Krock & Co.
Nur in der Helligkeit, und wenn ihm einer auf die Lippen schaue – da beginne er zu stottern.
Die Behauptung schien zu stimmen. Denn der Mann dort in der finsteren Ecke sprach zusammenhängend, mit einer noch nicht gehörten, weichen Stimme. Kein Gekrächz, kein atemloses Wiederholen der Worte… Studer tastete sich vorwärts – bis zur Mitte des Raumes hatte ihm der Mond geleuchtet, nun war es pechschwarz – endlich stieß er mit dem Fuße an etwas Weiches. Es piepste, laut und durchdringlich. »Bisch still, Ideli!« sagte der Mann im Bett. Das Säuli schnaufte, raschelte im Stroh. Und dann war es still.
Er müsse vorliebnehmen, sagte Fritz Graf. Es sei kein Stuhl im Zimmer. Ob es dem Wachtmeister nichts ausmache, auf dem Boden zu hocken? Nein? Und er danke auch recht schön, daß der Wachtmeister noch gekommen sei. Drüben – ja, er wisse wohl, daß er sich wie ein Kind benehme, aber das sei nicht seine Schuld.

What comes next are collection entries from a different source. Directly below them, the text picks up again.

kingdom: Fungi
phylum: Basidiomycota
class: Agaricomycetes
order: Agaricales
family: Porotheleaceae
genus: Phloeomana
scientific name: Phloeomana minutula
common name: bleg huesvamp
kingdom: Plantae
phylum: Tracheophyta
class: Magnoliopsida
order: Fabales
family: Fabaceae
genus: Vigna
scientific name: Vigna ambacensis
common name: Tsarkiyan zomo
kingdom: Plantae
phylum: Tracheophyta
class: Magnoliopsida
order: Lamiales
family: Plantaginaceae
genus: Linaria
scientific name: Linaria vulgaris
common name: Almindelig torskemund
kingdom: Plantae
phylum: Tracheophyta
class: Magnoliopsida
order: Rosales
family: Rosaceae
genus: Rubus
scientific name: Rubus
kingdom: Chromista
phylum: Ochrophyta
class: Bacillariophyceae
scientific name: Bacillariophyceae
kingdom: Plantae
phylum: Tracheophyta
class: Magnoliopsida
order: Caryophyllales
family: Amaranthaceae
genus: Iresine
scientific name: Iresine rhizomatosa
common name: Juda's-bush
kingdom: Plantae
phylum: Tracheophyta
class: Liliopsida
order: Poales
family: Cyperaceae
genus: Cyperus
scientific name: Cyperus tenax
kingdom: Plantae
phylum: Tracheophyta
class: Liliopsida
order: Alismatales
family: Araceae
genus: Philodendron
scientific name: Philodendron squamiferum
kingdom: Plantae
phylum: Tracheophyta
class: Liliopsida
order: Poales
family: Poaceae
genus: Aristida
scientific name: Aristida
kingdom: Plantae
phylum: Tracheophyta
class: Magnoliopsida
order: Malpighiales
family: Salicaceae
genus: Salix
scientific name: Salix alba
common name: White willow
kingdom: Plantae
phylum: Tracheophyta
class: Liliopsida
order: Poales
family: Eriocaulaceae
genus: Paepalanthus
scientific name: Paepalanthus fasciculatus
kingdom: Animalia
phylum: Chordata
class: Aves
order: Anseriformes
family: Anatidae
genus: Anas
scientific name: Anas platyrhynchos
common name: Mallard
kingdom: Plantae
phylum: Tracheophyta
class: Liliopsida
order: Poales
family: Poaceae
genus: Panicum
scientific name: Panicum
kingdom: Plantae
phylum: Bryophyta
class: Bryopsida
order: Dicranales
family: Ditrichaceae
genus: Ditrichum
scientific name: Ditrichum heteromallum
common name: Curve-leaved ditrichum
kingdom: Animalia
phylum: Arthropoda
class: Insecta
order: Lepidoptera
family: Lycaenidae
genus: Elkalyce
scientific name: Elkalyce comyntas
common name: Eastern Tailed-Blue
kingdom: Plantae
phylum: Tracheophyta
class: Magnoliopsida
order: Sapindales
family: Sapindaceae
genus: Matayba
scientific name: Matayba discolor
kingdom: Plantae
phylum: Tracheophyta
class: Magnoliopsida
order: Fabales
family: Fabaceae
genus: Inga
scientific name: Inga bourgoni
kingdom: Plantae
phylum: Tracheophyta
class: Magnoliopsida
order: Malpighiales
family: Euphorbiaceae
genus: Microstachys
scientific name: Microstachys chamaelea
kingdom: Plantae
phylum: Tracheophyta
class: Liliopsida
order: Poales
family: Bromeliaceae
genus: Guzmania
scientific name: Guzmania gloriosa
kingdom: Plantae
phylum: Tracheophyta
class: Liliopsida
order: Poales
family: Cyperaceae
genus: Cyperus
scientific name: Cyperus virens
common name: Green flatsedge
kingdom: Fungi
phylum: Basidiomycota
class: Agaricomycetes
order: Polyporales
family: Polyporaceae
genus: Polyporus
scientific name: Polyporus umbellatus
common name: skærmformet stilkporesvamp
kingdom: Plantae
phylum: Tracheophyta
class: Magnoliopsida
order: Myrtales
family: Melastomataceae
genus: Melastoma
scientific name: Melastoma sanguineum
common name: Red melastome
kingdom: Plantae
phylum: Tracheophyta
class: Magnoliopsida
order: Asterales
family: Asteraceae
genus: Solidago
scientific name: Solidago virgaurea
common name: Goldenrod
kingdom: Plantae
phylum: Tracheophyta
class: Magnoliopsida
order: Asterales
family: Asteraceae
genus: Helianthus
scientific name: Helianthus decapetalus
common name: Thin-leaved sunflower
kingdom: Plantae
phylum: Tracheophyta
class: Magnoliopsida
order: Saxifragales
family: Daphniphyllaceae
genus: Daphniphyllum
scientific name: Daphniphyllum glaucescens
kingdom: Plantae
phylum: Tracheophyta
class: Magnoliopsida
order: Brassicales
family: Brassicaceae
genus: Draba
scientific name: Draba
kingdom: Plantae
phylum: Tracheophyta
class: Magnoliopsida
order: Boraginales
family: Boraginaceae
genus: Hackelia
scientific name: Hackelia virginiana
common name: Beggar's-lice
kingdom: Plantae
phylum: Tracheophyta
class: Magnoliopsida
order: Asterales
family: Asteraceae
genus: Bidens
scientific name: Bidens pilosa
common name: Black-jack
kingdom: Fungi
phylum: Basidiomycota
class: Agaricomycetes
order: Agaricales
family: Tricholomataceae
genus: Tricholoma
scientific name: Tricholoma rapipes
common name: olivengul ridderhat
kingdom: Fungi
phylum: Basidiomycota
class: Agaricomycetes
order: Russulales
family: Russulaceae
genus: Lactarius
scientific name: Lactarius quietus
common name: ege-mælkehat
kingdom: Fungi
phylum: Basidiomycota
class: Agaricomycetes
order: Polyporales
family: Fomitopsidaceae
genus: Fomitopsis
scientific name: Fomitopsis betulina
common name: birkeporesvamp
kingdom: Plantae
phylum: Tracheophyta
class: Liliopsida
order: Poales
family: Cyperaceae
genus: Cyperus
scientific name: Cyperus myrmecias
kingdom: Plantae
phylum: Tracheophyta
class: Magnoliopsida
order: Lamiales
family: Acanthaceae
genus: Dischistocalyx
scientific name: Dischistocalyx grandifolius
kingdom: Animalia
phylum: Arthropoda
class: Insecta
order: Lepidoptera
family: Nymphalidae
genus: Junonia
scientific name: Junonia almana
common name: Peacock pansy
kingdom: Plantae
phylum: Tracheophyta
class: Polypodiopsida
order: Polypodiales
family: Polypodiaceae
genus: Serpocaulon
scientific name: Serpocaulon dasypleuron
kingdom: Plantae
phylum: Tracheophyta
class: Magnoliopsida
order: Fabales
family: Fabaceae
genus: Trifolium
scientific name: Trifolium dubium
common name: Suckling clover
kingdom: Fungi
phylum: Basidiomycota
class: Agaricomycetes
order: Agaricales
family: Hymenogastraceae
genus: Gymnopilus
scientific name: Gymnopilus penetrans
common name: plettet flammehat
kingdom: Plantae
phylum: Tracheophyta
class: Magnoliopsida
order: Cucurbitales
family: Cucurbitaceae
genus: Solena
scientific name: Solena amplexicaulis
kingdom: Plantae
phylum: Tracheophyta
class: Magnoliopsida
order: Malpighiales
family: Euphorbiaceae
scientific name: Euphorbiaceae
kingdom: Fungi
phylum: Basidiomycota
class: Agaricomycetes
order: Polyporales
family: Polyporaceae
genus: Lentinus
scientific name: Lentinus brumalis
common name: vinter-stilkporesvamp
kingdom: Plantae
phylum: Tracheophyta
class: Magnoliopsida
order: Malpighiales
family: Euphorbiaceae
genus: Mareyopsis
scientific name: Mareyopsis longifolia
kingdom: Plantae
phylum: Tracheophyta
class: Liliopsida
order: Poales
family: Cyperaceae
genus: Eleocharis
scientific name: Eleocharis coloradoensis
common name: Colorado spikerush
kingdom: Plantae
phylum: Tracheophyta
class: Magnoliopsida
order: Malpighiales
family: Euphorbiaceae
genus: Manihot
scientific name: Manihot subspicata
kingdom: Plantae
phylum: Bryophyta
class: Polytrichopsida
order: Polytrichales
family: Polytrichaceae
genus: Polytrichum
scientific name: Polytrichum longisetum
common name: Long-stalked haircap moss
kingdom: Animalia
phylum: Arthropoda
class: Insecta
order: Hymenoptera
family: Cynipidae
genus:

»Wir beide, Wachtmeister«, sagte die Stimme in der Dunkelheit, »der Ernst und ich, sind so kurios geworden, weil der Vater uns immer geschlagen hat. Alle hat er geschlagen, wenn er betrunken war. Die Mutter, den Hund, die Pferde, die Kühe. Und uns. Gleichwohl sind wir wackere Arbeiter geworden – aber wir haben Angst vor den Menschen. Ich hab' in Fabriken gearbeitet, in Arbon zuerst, dann in St. Gallen. Aber nie hab' ich's lang ausgehalten. Immer haben mich die Kollegen geföppelt – es war kein Leben, Wachtmeister! – Da hab' ich zugegriffen, wie mir der Herr Krock die Stelle angeboten hat…«
»Wie ist das zustande gekommen?« wollte Studer wissen. Er saß auf einer zusammengelegten Decke, die ihm wortlos zugeschoben worden war, neben ihm lag das Bäärli und hatte den Kopf wieder auf des Wachtmeisters Knie gelegt.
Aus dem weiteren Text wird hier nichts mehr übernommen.